TASK DETAILS
Starting at the line below that contains "wire alu_cmp2;" and ending at the line that contains "assign f7 = d7;", retype each line exactly as it stands, but omit the pictures.
..........
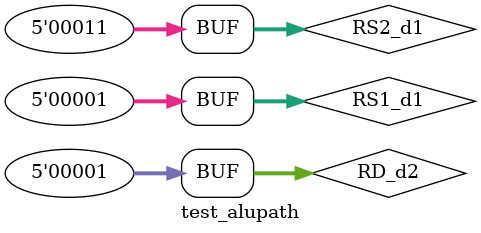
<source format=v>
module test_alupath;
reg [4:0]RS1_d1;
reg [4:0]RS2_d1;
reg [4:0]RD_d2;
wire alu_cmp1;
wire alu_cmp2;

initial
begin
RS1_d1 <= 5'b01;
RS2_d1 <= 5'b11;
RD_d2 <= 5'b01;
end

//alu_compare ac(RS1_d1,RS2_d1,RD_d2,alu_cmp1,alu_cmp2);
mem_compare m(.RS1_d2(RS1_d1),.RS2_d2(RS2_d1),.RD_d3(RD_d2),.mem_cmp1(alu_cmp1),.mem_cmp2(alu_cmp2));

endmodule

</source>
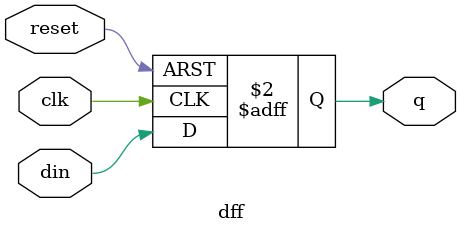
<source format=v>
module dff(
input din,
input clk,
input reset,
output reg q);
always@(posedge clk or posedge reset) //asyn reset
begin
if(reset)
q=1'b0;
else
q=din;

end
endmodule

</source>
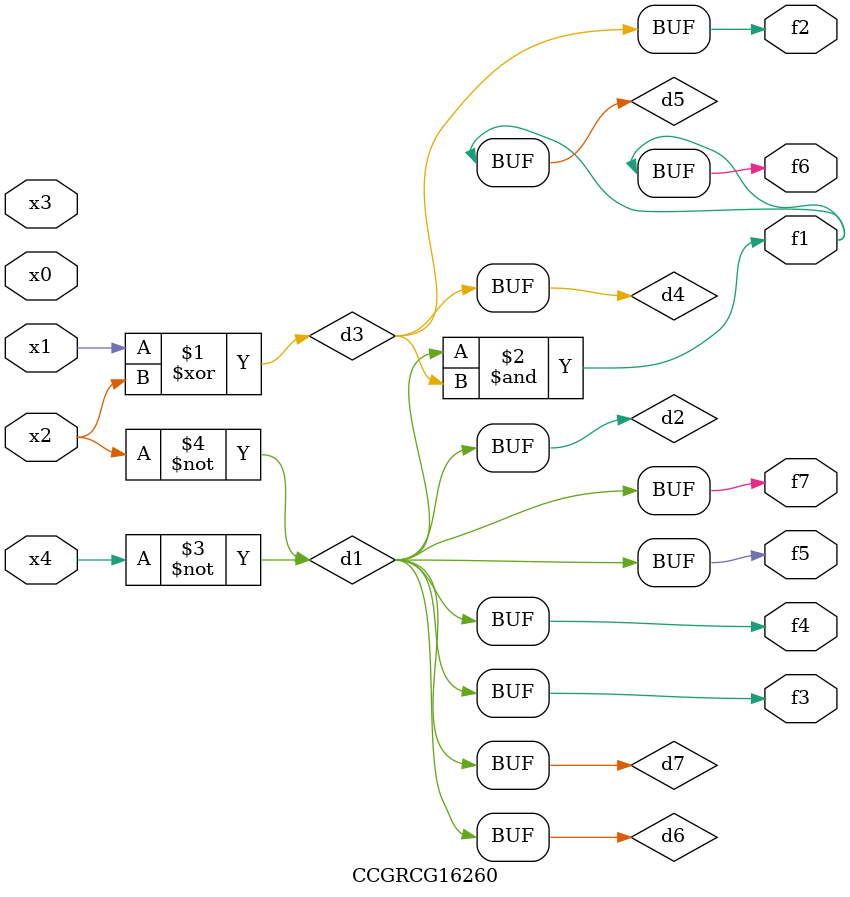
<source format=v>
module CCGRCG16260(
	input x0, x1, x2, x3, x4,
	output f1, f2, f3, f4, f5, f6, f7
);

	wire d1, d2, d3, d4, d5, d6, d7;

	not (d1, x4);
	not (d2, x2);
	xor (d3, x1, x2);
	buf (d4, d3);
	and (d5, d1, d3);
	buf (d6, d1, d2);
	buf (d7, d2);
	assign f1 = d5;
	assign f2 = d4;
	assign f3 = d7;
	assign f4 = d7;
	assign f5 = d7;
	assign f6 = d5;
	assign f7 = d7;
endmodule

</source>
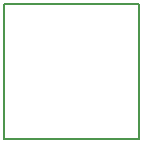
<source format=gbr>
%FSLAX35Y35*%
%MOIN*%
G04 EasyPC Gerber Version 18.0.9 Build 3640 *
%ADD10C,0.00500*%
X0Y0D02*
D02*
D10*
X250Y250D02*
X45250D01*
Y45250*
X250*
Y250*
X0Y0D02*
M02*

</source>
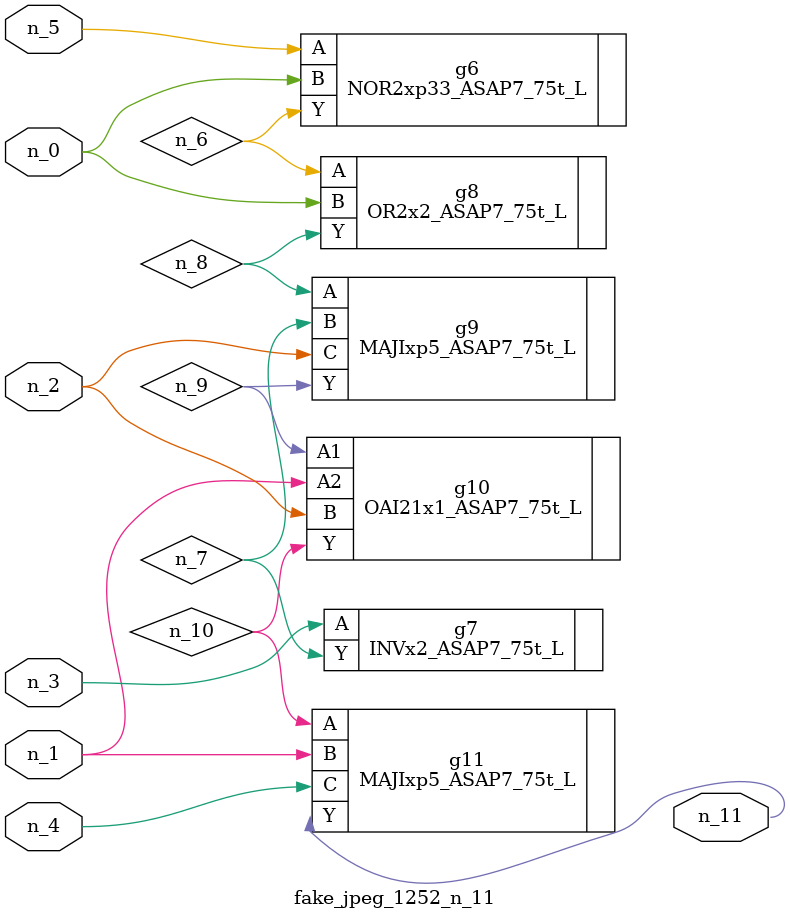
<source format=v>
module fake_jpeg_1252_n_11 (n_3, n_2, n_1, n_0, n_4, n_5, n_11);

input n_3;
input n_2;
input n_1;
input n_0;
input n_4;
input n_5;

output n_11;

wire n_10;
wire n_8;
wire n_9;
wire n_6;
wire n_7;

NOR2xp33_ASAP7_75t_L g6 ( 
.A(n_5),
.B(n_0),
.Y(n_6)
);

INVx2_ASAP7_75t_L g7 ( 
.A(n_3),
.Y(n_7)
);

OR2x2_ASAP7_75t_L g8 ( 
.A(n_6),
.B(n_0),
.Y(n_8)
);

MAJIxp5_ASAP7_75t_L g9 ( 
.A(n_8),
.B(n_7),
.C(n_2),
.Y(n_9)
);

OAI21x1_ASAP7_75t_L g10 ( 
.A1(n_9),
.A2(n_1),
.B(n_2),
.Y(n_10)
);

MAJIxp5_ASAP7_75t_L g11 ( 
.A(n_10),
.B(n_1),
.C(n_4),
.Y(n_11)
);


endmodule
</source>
..........
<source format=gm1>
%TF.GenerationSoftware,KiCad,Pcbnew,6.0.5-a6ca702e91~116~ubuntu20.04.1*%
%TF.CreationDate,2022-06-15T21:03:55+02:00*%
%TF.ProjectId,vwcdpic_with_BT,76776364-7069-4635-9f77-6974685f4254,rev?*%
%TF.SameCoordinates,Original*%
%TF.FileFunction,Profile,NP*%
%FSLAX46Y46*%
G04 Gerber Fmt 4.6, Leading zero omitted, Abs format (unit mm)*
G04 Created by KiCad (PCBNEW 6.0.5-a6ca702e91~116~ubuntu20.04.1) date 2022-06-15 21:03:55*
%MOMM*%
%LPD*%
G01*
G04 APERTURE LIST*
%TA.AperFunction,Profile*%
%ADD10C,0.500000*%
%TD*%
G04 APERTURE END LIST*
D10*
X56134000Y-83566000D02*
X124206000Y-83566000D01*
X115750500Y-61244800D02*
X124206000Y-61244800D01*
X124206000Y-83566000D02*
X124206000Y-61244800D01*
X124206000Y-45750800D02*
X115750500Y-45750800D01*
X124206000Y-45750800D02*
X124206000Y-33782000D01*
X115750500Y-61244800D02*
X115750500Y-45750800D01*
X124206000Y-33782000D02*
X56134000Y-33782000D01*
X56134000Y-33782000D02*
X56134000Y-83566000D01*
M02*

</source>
..........
OUTPUT FOR THIS TASK
wire alu_cmp2;

initial
begin
RS1_d1 <= 5'b01;
RS2_d1 <= 5'b11;
RD_d2 <= 5'b01;
end

//alu_compare ac(RS1_d1,RS2_d1,RD_d2,alu_cmp1,alu_cmp2);
mem_compare m(.RS1_d2(RS1_d1),.RS2_d2(RS2_d1),.RD_d3(RD_d2),.mem_cmp1(alu_cmp1),.mem_cmp2(alu_cmp2));

endmodule

</source>
<source format=v>
module dff(
input din,
input clk,
input reset,
output reg q);
always@(posedge clk or posedge reset) //asyn reset
begin
if(reset)
q=1'b0;
else
q=din;

end
endmodule

</source>
<source format=v>
module CCGRCG16260(
	input x0, x1, x2, x3, x4,
	output f1, f2, f3, f4, f5, f6, f7
);

	wire d1, d2, d3, d4, d5, d6, d7;

	not (d1, x4);
	not (d2, x2);
	xor (d3, x1, x2);
	buf (d4, d3);
	and (d5, d1, d3);
	buf (d6, d1, d2);
	buf (d7, d2);
	assign f1 = d5;
	assign f2 = d4;
	assign f3 = d7;
	assign f4 = d7;
	assign f5 = d7;
	assign f6 = d5;
	assign f7 = d7;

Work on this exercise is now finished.